My Friend Dahmer by Derf Backderf is a graphic novel which was used as the basis for the documentary film of the same name which came out in 2017. This is the account of Jeffrey "Jeff" Dahmer during his adolescence in Ohio from the point-of-view of his friend, Derf. [A/N: I would say "friend" is pushing it as it was frequently noted throughout the book that while a group of boys dubbed themselves The Dahmer Fan Club and imitated him/quoted him on multiple occasions Jeff was rarely (if ever) asked to hang out with them.] Derf talks about Jeff's home life which was as you'd expect: turbulent and troubling. His parents had an argumentative, unhealthy relationship and his mother in particular monopolized much of the attention in the home making it possible for Jeff's habits to remain under the radar. Jeff was an alcoholic from a very early age and somehow this went  unnoticed by the adults in his life including his teachers. However, Derf says that it was common knowledge among the kids at school that he was often drunk in class and looking back it was most likely a coping mechanism against his darker impulses. Besides his unhappy home life, he was struggling with his sexuality as a gay man and his sexual fantasies which revolved around having total (i.e. sexual) control over male corpses. He managed to keep this urge in check by murdering animals, skinning them, and keeping their bones in a shed behind his house. And yet no one had any idea this was happening. Hindsight is 20/20 and Derf seems to employ this readily when explaining that he and the other boys in the Dahmer Fan Club "knew" something wasn't right with Jeff which is why they often didn't invite him to be a part of their group activities. His parents were too caught up in their imploding marriage and his teachers seemed to have turned a blind eye even when he imitated people having epileptic fits to comic effect in their classrooms. (This bothered me a lot by the way.)
============================================================
TASK OBJECTIVE » Write the next part of the piece on My Friend Dahmer, starting right after its last sentence. The material after this point comes from a separate, unrelated source.

PROVIDED MATERIAL »
============================================================
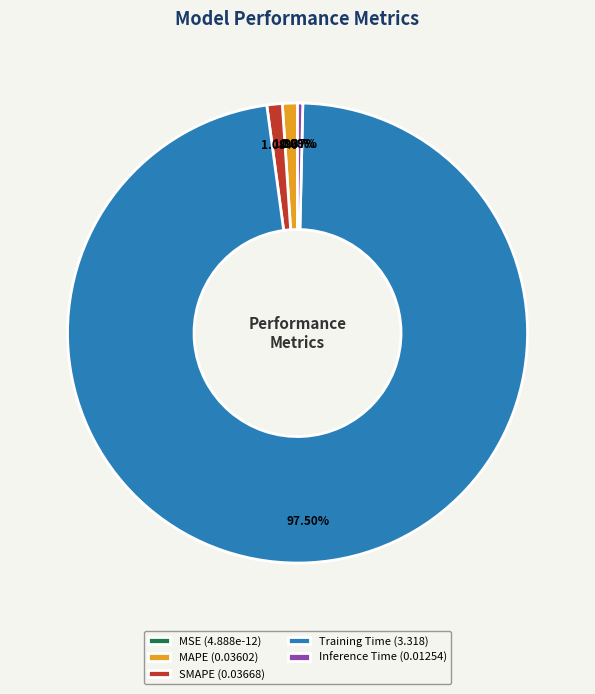

Which slice is the largest?

Training Time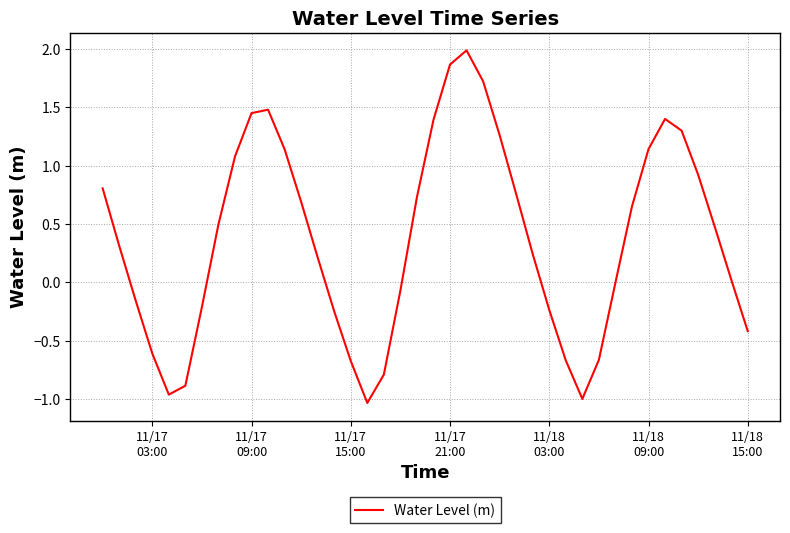

What is the difference between the maximum and minimum values?

3.0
============================================================
WRITTEN ANSWER »
 

I found the informative background knowledge on a serial killer that I knew little about quite interesting but the artwork (remember this is a graphic novel) was not my cup of tea. It was the faces which I really didn't like. Perhaps that was artistic license since Dahmer tended to dehumanize his victims. I just know that it brought me out of the narrative more often than not. I'll give it a 7/10 overall because it was almost too unbelievable to be true. If you enjoy true crime and find the evolution of serial killers to be fascinating then you'd be remiss not to check this one out.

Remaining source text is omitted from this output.